▸ ORDEN DE TRABAJO 1: Reproduce palabra por palabra el tramo del artículo sobre CocoRosie que va de "Coco y Rosie" a "a The Wire.".
▸ ORDEN DE TRABAJO 2: Resume en dos oraciones el artículo sobre CocoRosie.

====== FRAGMENTO DEL TEXTO ======

Jueves, 13 de octubre de 2005

Raritas & Co.

Las hermanas CocoRosie colaboran con Anthony and The Johnsons, Devendra Banhart y Spleen


ANA FERNÁNDEZ ABAD


Sierra y Bianca, CocoRosie, son dos raritas. Porque hay que tener gustos peculiares para combinar un oso amoroso con una dedicatoria tipo tatuaje de marinero –‘To our mother’– y mezclar una camiseta ‘tie die’ con un pectoral de abalorios africano y un look a lo Frida Kahlo. Eclécticas desde la portada de sus discos a sus actuaciones en directo, las hermanas Casady presentaron su segundo trabajo, ‘Noah’s Ark’, el mes pasado en Madrid.

Coco y Rosie (sus diminutivos familiares) crecieron separadas, en plan ‘Tú a Boston y yo a California’. Pero una de ellas (Sierra) vivió en París y allí templó su voz de soprano para cantar ópera. Bianca se plantó en la casa de Rosie un buen día y de este reencuentro surgió su francófilo álbum de debú, ‘La maison de mon rêve’, en 2004.

Lo demás vino rodado. El abanderado del nuevo folk Devendra Banhart se enamoró de una de las hermanas, Anthony se las llevó de gira con él y The Johnsons... Los raritos se atraen. Y además, triunfan. La chica atrapada en un cuerpo de chico, Anthony, se ha convertido en el nuevo ídolo del underground, en la figura de moda que regala canciones a Isabel Coixet en sus directos. Devendra vaga por Barcelona delgado y despeinado, pero concede entrevistas a The Wire.

Ellas no son menos. Teatrales hasta la médula, las chicas Casady agotan las entradas para sus directos. Culminaron su gira estadounidense de este verano como teloneras de Anthony and The Johnsons con un concierto en el Town Hall de Nueva York, en plena Times Square, porque se sienten cómodas en los escenarios ocultos tras un gran y pesado telón de terciopelo rojo.

En escena
Sobre las tablas aparecen dos figuras delgadas, una lánguida y otra enérgica. Bianca permanece sentada mientras canta, susurra con el micrófono muy pegado a los labios y su voz oscila entre Billie Holiday y P J Harvey. El concepto ‘densidad’ define a Bianca, que se entretiene jugando con el sampler, disfrazada de cantante de hip-hop con sudaderas diez tallas más grandes que la suya, la capucha calada.

Sin embargo, Sierra es ligera. Frente a la tecnología de Bianca, que se ocupa de la guitarra eléctrica, su hermana toca el arpa y la guitarra acústica; todo manual. Sierra se esconde tras una máscara blanca de teatro japonés o maquilla su cara como un ‘pierrot’ del siglo XXI. Despliega su repertorio vocal en las actuaciones, emula a una Björk no islandesa, más nerviosa. Sus sonidos inquietantes llenan ‘Noah’s Ark’, un disco que cuenta con colaboraciones de Anthony, de nuevo, Devendra y Spleen.

Ya sea vestidas de normales, disfrazadas, con tupé, de japonesas, de indias, tras una máscara o bajo la capucha, las hermanas Casady tienen algo. Son las chicas del momento, ese par de raritas.

====== ENTRADAS FACILITADAS ======

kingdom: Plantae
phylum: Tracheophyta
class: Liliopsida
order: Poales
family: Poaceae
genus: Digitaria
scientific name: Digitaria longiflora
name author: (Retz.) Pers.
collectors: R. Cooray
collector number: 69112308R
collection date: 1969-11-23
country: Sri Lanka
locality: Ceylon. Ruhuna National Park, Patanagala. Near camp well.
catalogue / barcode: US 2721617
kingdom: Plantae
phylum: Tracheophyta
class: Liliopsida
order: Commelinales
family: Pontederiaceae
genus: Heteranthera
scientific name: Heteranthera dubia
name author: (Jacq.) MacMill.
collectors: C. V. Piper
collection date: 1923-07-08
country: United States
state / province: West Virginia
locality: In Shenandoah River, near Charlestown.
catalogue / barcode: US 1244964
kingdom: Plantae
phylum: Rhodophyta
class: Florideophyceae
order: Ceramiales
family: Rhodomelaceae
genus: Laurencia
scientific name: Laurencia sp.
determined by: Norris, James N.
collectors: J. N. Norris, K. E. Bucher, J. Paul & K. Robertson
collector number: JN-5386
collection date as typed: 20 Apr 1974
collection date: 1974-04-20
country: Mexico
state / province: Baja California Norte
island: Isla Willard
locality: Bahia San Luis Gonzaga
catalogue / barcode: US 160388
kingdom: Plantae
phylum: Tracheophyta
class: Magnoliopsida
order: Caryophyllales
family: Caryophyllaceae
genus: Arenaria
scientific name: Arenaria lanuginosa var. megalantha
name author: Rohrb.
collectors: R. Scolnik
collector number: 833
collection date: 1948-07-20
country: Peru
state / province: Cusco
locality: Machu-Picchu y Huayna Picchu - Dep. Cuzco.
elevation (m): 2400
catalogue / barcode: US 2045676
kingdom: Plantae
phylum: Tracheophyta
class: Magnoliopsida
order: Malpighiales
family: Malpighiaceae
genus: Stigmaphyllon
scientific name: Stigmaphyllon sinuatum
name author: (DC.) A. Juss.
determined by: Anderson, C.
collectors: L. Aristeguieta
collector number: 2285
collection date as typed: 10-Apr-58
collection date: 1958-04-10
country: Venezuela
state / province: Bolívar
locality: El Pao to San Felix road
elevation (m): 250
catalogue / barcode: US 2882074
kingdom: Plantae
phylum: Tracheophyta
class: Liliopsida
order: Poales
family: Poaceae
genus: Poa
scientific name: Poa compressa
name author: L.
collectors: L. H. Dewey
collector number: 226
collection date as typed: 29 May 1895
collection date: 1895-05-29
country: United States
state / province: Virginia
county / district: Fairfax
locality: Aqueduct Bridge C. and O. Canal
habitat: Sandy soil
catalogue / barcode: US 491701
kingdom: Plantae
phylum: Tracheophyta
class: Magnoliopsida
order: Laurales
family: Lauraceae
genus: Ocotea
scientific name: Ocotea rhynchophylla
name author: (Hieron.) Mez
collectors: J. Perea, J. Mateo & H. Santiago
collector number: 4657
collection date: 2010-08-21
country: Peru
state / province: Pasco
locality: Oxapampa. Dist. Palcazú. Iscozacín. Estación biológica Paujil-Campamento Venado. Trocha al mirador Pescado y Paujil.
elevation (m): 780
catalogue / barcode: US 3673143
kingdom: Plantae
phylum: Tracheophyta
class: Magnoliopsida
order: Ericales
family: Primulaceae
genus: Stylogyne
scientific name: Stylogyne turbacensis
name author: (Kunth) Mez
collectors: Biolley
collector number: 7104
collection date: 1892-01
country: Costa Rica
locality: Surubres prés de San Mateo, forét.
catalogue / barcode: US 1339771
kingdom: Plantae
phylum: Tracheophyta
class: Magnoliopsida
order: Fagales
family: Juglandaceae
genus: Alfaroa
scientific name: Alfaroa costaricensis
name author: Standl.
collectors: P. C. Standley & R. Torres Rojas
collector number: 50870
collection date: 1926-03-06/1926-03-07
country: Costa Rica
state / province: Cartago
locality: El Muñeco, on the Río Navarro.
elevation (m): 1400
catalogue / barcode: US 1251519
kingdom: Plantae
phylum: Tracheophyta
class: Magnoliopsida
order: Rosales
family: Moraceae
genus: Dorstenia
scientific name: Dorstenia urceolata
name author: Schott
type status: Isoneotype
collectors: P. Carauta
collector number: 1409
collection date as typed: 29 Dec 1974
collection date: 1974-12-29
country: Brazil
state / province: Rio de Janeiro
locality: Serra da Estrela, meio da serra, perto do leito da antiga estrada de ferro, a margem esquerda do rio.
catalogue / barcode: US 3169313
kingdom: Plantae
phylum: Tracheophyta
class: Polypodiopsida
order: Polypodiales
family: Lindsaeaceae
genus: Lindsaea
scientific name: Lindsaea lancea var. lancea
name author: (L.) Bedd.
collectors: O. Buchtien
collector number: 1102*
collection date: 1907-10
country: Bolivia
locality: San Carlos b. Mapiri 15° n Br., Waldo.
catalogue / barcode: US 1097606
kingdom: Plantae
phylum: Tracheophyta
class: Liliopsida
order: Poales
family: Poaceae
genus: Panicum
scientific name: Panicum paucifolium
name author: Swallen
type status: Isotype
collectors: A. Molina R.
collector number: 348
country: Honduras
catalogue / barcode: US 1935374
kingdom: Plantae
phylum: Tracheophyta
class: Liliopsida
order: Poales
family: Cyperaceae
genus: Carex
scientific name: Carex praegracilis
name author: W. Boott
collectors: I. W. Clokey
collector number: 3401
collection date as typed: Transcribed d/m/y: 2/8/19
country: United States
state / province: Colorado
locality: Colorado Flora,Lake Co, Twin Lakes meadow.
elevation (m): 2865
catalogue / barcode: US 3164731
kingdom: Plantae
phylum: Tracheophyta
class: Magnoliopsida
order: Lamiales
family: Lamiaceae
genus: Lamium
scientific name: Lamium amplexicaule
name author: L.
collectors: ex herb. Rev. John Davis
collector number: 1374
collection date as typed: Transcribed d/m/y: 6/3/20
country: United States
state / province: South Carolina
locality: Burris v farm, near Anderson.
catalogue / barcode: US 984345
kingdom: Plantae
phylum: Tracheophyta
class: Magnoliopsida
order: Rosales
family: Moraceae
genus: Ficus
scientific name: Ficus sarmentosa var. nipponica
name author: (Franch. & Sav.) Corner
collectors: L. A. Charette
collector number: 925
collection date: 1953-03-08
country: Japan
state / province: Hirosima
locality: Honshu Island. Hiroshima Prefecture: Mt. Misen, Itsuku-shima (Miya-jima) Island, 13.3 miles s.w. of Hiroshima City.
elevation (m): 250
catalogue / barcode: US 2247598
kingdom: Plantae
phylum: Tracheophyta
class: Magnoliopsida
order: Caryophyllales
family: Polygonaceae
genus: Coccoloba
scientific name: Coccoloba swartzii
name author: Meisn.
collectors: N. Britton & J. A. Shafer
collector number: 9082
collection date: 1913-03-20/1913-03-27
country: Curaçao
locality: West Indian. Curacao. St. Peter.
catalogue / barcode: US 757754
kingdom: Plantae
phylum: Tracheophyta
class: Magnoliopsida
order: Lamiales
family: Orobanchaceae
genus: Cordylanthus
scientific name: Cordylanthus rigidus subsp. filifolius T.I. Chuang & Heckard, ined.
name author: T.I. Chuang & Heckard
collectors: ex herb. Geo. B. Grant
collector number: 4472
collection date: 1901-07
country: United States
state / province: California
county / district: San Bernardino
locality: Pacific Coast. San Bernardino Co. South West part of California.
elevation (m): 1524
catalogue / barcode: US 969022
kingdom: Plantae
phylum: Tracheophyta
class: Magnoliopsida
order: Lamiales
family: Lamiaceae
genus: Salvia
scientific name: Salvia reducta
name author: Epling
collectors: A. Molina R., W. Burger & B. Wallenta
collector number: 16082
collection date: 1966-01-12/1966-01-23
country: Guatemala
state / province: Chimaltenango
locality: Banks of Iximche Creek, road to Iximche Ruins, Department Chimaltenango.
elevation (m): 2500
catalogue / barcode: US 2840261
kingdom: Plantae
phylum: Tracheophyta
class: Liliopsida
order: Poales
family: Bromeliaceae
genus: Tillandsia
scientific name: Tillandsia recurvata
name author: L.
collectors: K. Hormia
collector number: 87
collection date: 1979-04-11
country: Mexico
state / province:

======

▸ SOLUCIÓN DEL PROBLEMA 1:
Coco y Rosie (sus diminutivos familiares) crecieron separadas, en plan ‘Tú a Boston y yo a California’. Pero una de ellas (Sierra) vivió en París y allí templó su voz de soprano para cantar ópera. Bianca se plantó en la casa de Rosie un buen día y de este reencuentro surgió su francófilo álbum de debú, ‘La maison de mon rêve’, en 2004.

Lo demás vino rodado. El abanderado del nuevo folk Devendra Banhart se enamoró de una de las hermanas, Anthony se las llevó de gira con él y The Johnsons... Los raritos se atraen. Y además, triunfan. La chica atrapada en un cuerpo de chico, Anthony, se ha convertido en el nuevo ídolo del underground, en la figura de moda que regala canciones a Isabel Coixet en sus directos. Devendra vaga por Barcelona delgado y despeinado, pero concede entrevistas a The Wire.

▸ SOLUCIÓN DEL PROBLEMA 2: Sierra y Bianca Casady, las hermanas que forman CocoRosie, presentaron en Madrid su segundo disco, 'Noah's Ark', en el que colaboran Anthony, Devendra Banhart y Spleen. Crecieron separadas, de su reencuentro surgió en 2004 su debut 'La maison de mon rêve', y en escena contrastan la voz susurrante, el sampler y la guitarra eléctrica de Bianca con el arpa, la guitarra acústica y las máscaras de Sierra.